### [BRIEF]
Locate each line in the material below that contains the string "Candidates" and copy every such line in full.

══ DATASET EXCERPTS

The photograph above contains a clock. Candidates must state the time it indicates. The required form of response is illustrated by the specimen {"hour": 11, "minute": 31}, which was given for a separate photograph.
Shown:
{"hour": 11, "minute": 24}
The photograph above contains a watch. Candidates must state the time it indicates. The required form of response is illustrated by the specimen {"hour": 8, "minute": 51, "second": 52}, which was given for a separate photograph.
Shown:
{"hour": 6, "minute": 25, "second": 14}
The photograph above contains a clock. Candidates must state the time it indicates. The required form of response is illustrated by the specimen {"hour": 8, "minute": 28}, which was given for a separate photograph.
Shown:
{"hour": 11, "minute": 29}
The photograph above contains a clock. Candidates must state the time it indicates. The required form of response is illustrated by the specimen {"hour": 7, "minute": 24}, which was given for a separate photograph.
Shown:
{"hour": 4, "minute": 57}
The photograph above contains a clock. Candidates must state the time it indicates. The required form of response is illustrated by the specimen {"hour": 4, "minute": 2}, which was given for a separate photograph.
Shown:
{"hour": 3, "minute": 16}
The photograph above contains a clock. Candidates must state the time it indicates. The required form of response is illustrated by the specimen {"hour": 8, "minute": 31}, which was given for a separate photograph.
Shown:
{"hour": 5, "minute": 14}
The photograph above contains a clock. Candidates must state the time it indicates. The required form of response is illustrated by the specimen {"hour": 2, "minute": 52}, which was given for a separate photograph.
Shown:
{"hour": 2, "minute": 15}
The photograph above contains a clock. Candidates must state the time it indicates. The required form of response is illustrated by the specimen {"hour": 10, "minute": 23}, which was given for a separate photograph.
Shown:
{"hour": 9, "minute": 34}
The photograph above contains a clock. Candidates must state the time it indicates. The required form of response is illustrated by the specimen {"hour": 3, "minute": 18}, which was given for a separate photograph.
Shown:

════

### [SOLUTION TO THE EXERCISE]
The photograph above contains a clock. Candidates must state the time it indicates. The required form of response is illustrated by the specimen {"hour": 11, "minute": 31}, which was given for a separate photograph.
The photograph above contains a watch. Candidates must state the time it indicates. The required form of response is illustrated by the specimen {"hour": 8, "minute": 51, "second": 52}, which was given for a separate photograph.
The photograph above contains a clock. Candidates must state the time it indicates. The required form of response is illustrated by the specimen {"hour": 8, "minute": 28}, which was given for a separate photograph.
The photograph above contains a clock. Candidates must state the time it indicates. The required form of response is illustrated by the specimen {"hour": 7, "minute": 24}, which was given for a separate photograph.
The photograph above contains a clock. Candidates must state the time it indicates. The required form of response is illustrated by the specimen {"hour": 4, "minute": 2}, which was given for a separate photograph.
The photograph above contains a clock. Candidates must state the time it indicates. The required form of response is illustrated by the specimen {"hour": 8, "minute": 31}, which was given for a separate photograph.
The photograph above contains a clock. Candidates must state the time it indicates. The required form of response is illustrated by the specimen {"hour": 2, "minute": 52}, which was given for a separate photograph.
The photograph above contains a clock. Candidates must state the time it indicates. The required form of response is illustrated by the specimen {"hour": 10, "minute": 23}, which was given for a separate photograph.
The photograph above contains a clock. Candidates must state the time it indicates. The required form of response is illustrated by the specimen {"hour": 3, "minute": 18}, which was given for a separate photograph.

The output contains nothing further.